Exercise aim
Find the line in the entries below that contains "4. What are". Repeat it exactly, and every line after it through the line that contains "- [Cian - inrate](https://inrate.github.io/)".

Records provided
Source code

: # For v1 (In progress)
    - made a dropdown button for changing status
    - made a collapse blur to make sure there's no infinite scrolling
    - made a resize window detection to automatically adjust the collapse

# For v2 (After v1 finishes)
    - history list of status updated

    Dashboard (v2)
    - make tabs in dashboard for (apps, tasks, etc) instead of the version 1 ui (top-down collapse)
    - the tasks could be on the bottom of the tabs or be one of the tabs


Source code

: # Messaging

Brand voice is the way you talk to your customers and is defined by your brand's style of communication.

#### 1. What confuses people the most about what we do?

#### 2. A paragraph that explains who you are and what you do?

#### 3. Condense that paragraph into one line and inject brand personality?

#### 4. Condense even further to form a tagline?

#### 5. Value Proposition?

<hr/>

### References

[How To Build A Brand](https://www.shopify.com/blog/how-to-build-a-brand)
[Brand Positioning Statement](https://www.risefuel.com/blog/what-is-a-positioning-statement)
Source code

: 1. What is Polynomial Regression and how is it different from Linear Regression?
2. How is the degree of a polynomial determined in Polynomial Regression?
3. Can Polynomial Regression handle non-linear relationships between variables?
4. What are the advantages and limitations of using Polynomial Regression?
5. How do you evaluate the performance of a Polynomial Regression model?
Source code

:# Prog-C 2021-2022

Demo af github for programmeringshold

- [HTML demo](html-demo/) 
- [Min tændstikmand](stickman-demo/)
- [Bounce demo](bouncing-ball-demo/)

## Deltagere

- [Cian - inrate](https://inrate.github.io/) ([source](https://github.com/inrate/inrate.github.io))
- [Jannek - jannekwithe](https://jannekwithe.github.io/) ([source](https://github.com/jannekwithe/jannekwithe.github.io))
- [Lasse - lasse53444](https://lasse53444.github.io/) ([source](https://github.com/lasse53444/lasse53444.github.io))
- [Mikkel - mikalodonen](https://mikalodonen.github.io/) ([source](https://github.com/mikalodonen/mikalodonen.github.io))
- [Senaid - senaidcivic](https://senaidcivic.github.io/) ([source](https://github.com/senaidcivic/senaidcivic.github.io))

Solution
4. What are the advantages and limitations of using Polynomial Regression?
5. How do you evaluate the performance of a Polynomial Regression model?
Source code

:# Prog-C 2021-2022

Demo af github for programmeringshold

- [HTML demo](html-demo/) 
- [Min tændstikmand](stickman-demo/)
- [Bounce demo](bouncing-ball-demo/)

## Deltagere

- [Cian - inrate](https://inrate.github.io/) ([source](https://github.com/inrate/inrate.github.io))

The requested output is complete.